**MATERIAL PROVIDED**
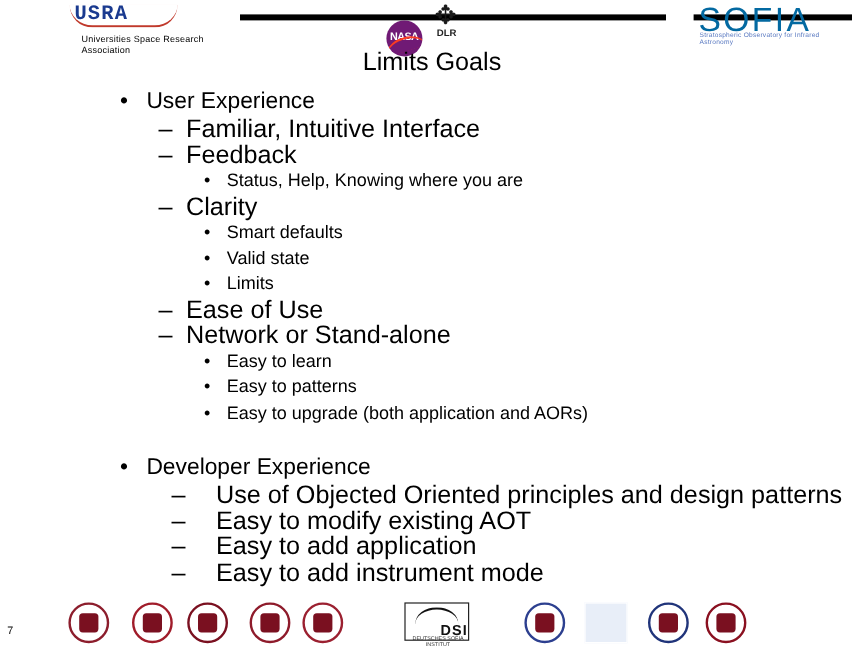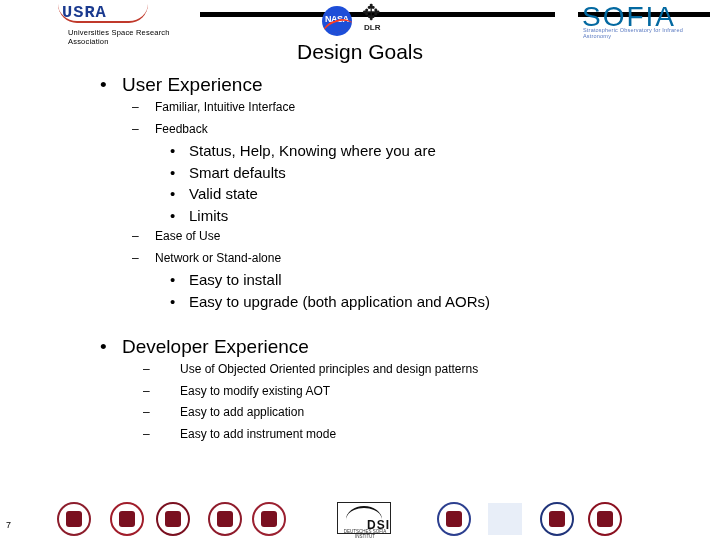--- a/index.html
+++ b/index.html
@@ -71,25 +71,25 @@
     position: absolute;
     left: 578px;
     top: 12px;
     width: 132px;
     height: 5px;
     background: #000;
   }
   .nasa-meatball {
     position: absolute;
     left: 322px;
-    top: 6px;
+    top: 17px;
     width: 30px;
     height: 30px;
     border-radius: 50%;
-    background: #1d4ed8;
+    background: #701a75;
     overflow: hidden;
   }
   .nasa-meatball .nasa-word {
     position: absolute;
     top: 8px;
     left: 3px;
     font-family: "Liberation Sans", sans-serif;
     font-weight: bold;
     font-size: 9px;
     color: #ffffff;
@@ -175,21 +175,21 @@
     width: 720px;
   }
   .lvl1 {
     font-size: 19px;
     line-height: 25px;
     padding-left: 100px;
     white-space: nowrap;
   }
   .lvl1 .b { display: inline-block; width: 22px; }
   .lvl2 {
-    font-size: 12px;
+    font-size: 21px;
     line-height: 21.5px;
     padding-left: 132px;
     white-space: nowrap;
   }
   .lvl2 .b { display: inline-block; width: 23px; }
   .lvl3 {
     font-size: 15px;
     line-height: 21.5px;
     padding-left: 170px;
     white-space: nowrap;
@@ -301,54 +301,60 @@
     <div class="dlr-mark">✥</div>
     <div class="dlr-text">DLR</div>
   </div>
 
   <div class="sofia-logo">
     <div class="sofia-word">SOFIA</div>
     <div class="sofia-tag">Stratospheric Observatory for Infrared Astronomy</div>
   </div>
 </div>
 
-<div class="slide-title">Design Goals</div>
+<div class="slide-title">Limits Goals</div>
 
 <div class="content">
 
   <div class="lvl1">
     <span class="b">•</span><span>User Experience</span>
   </div>
 
   <div class="lvl2">
     <span class="b">–</span><span>Familiar, Intuitive Interface</span>
   </div>
   <div class="lvl2">
     <span class="b">–</span><span>Feedback</span>
   </div>
   <div class="lvl3">
     <span class="b">•</span><span>Status, Help, Knowing where you are</span>
   </div>
+  <div class="lvl2">
+    <span class="b">–</span><span>Clarity</span>
+  </div>
   <div class="lvl3">
     <span class="b">•</span><span>Smart defaults</span>
   </div>
   <div class="lvl3">
     <span class="b">•</span><span>Valid state</span>
   </div>
   <div class="lvl3">
     <span class="b">•</span><span>Limits</span>
   </div>
   <div class="lvl2">
     <span class="b">–</span><span>Ease of Use</span>
   </div>
   <div class="lvl2">
     <span class="b">–</span><span>Network or Stand-alone</span>
   </div>
   <div class="lvl3">
-    <span class="b">•</span><span>Easy to install</span>
+    <span class="b">•</span><span>Easy to learn</span>
+  </div>
+  <div class="lvl3">
+    <span class="b">•</span><span>Easy to patterns</span>
   </div>
   <div class="lvl3">
     <span class="b">•</span><span>Easy to upgrade (both application and AORs)</span>
   </div>
 
   <div class="spacer-block"></div>
 
   <div class="lvl1">
     <span class="b">•</span><span>Developer Experience</span>
   </div>

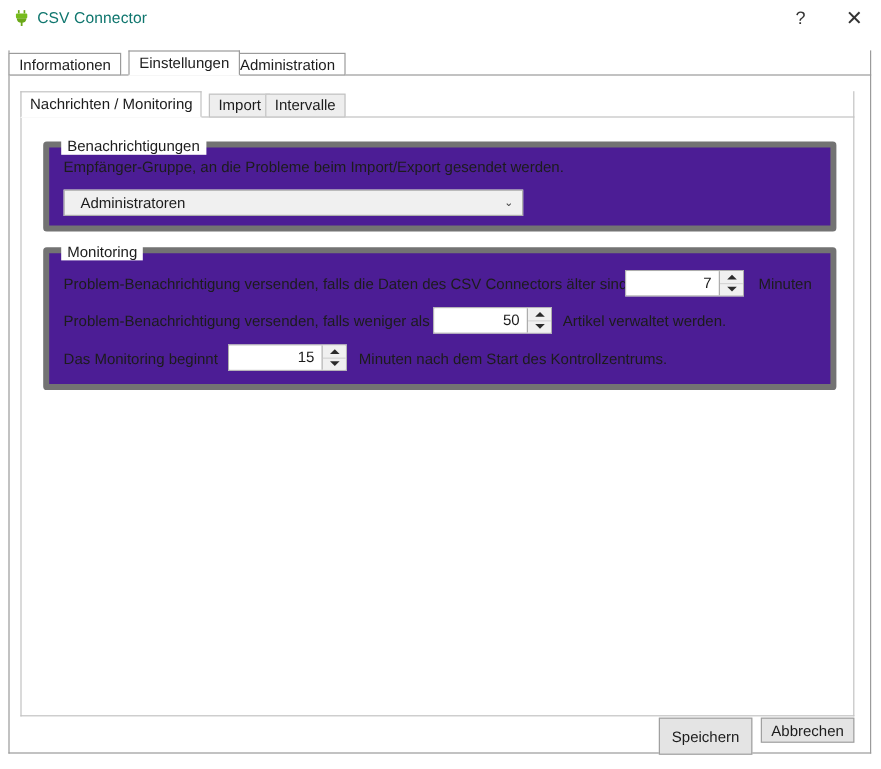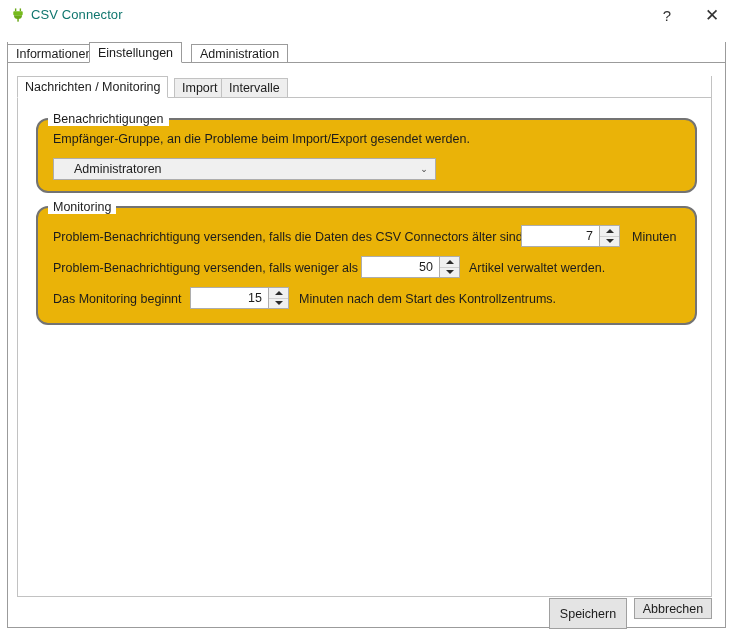--- a/index.html
+++ b/index.html
@@ -147,23 +147,23 @@
     position: absolute;
     left: 17px; top: 97px;
     width: 695px; height: 1px;
     background: #c2c2c2;
   }
 
   
   .groupbox {
     position: absolute;
     box-sizing: border-box;
-    border: 2px solid #737373;
-    border-radius: 12px;
-    background: #eab308;
+    border: 5px solid #737373;
+    border-radius: 3px;
+    background: #4c1d95;
   }
   .groupbox-title {
     position: absolute;
     top: -8px; left: 10px;
     background: #ffffff;
     padding: 0 5px;
     font-size: 12.5px;
     color: #1c1c1c;
     white-space: nowrap;
   }
@@ -181,21 +181,21 @@
     position: absolute;
     box-sizing: border-box;
     border: 1px solid #adadad;
     background: #f0f0f0;
     display: flex;
     align-items: center;
     cursor: default;
   }
   .combo-text {
     flex: 1;
-    padding-left: 20px;
+    padding-left: 13px;
     font-size: 12.5px;
     color: #1c1c1c;
     white-space: nowrap;
     overflow: hidden;
   }
   .combo-arrow {
     width: 22px;
     display: flex;
     align-items: center;
     justify-content: center;
@@ -282,21 +282,21 @@
     <button class="title-btn close">✕</button>
   </div>
 
   <div class="outer-frame"></div>
 
   <div class="outer-tab-baseline"></div>
   <div class="outer-tabstrip">
     <div class="outer-tab" style="left:0px; height:19px;">
       <span>Informationen</span>
     </div>
-    <div class="outer-tab selected" style="left:82px; height:21px;">
+    <div class="outer-tab selected" style="left:100px; height:21px;">
       <span>Einstellungen</span>
     </div>
     <div class="outer-tab" style="left:184px; height:19px;">
       <span>Administration</span>
     </div>
   </div>
 
   <div class="inner-panel"></div>
   <div class="inner-tab-baseline"></div>
   <div class="inner-tabstrip">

**YOUR OBJECTIVE**
With the pictures omitted, reproduce the data above exactly.

**ANSWER FOR THIS EXERCISE**
--- a/index.html
+++ b/index.html
@@ -71,25 +71,25 @@
     position: absolute;
     left: 578px;
     top: 12px;
     width: 132px;
     height: 5px;
     background: #000;
   }
   .nasa-meatball {
     position: absolute;
     left: 322px;
-    top: 6px;
+    top: 17px;
     width: 30px;
     height: 30px;
     border-radius: 50%;
-    background: #1d4ed8;
+    background: #701a75;
     overflow: hidden;
   }
   .nasa-meatball .nasa-word {
     position: absolute;
     top: 8px;
     left: 3px;
     font-family: "Liberation Sans", sans-serif;
     font-weight: bold;
     font-size: 9px;
     color: #ffffff;
@@ -175,21 +175,21 @@
     width: 720px;
   }
   .lvl1 {
     font-size: 19px;
     line-height: 25px;
     padding-left: 100px;
     white-space: nowrap;
   }
   .lvl1 .b { display: inline-block; width: 22px; }
   .lvl2 {
-    font-size: 12px;
+    font-size: 21px;
     line-height: 21.5px;
     padding-left: 132px;
     white-space: nowrap;
   }
   .lvl2 .b { display: inline-block; width: 23px; }
   .lvl3 {
     font-size: 15px;
     line-height: 21.5px;
     padding-left: 170px;
     white-space: nowrap;
@@ -301,54 +301,60 @@
     <div class="dlr-mark">✥</div>
     <div class="dlr-text">DLR</div>
   </div>
 
   <div class="sofia-logo">
     <div class="sofia-word">SOFIA</div>
     <div class="sofia-tag">Stratospheric Observatory for Infrared Astronomy</div>
   </div>
 </div>
 
-<div class="slide-title">Design Goals</div>
+<div class="slide-title">Limits Goals</div>
 
 <div class="content">
 
   <div class="lvl1">
     <span class="b">•</span><span>User Experience</span>
   </div>
 
   <div class="lvl2">
     <span class="b">–</span><span>Familiar, Intuitive Interface</span>
   </div>
   <div class="lvl2">
     <span class="b">–</span><span>Feedback</span>
   </div>
   <div class="lvl3">
     <span class="b">•</span><span>Status, Help, Knowing where you are</span>
   </div>
+  <div class="lvl2">
+    <span class="b">–</span><span>Clarity</span>
+  </div>
   <div class="lvl3">
     <span class="b">•</span><span>Smart defaults</span>
   </div>
   <div class="lvl3">
     <span class="b">•</span><span>Valid state</span>
   </div>
   <div class="lvl3">
     <span class="b">•</span><span>Limits</span>
   </div>
   <div class="lvl2">
     <span class="b">–</span><span>Ease of Use</span>
   </div>
   <div class="lvl2">
     <span class="b">–</span><span>Network or Stand-alone</span>
   </div>
   <div class="lvl3">
-    <span class="b">•</span><span>Easy to install</span>
+    <span class="b">•</span><span>Easy to learn</span>
+  </div>
+  <div class="lvl3">
+    <span class="b">•</span><span>Easy to patterns</span>
   </div>
   <div class="lvl3">
     <span class="b">•</span><span>Easy to upgrade (both application and AORs)</span>
   </div>
 
   <div class="spacer-block"></div>
 
   <div class="lvl1">
     <span class="b">•</span><span>Developer Experience</span>
   </div>

--- a/index.html
+++ b/index.html
@@ -147,23 +147,23 @@
     position: absolute;
     left: 17px; top: 97px;
     width: 695px; height: 1px;
     background: #c2c2c2;
   }
 
   
   .groupbox {
     position: absolute;
     box-sizing: border-box;
-    border: 2px solid #737373;
-    border-radius: 12px;
-    background: #eab308;
+    border: 5px solid #737373;
+    border-radius: 3px;
+    background: #4c1d95;
   }
   .groupbox-title {
     position: absolute;
     top: -8px; left: 10px;
     background: #ffffff;
     padding: 0 5px;
     font-size: 12.5px;
     color: #1c1c1c;
     white-space: nowrap;
   }
@@ -181,21 +181,21 @@
     position: absolute;
     box-sizing: border-box;
     border: 1px solid #adadad;
     background: #f0f0f0;
     display: flex;
     align-items: center;
     cursor: default;
   }
   .combo-text {
     flex: 1;
-    padding-left: 20px;
+    padding-left: 13px;
     font-size: 12.5px;
     color: #1c1c1c;
     white-space: nowrap;
     overflow: hidden;
   }
   .combo-arrow {
     width: 22px;
     display: flex;
     align-items: center;
     justify-content: center;
@@ -282,21 +282,21 @@
     <button class="title-btn close">✕</button>
   </div>
 
   <div class="outer-frame"></div>
 
   <div class="outer-tab-baseline"></div>
   <div class="outer-tabstrip">
     <div class="outer-tab" style="left:0px; height:19px;">
       <span>Informationen</span>
     </div>
-    <div class="outer-tab selected" style="left:82px; height:21px;">
+    <div class="outer-tab selected" style="left:100px; height:21px;">
       <span>Einstellungen</span>
     </div>
     <div class="outer-tab" style="left:184px; height:19px;">
       <span>Administration</span>
     </div>
   </div>
 
   <div class="inner-panel"></div>
   <div class="inner-tab-baseline"></div>
   <div class="inner-tabstrip">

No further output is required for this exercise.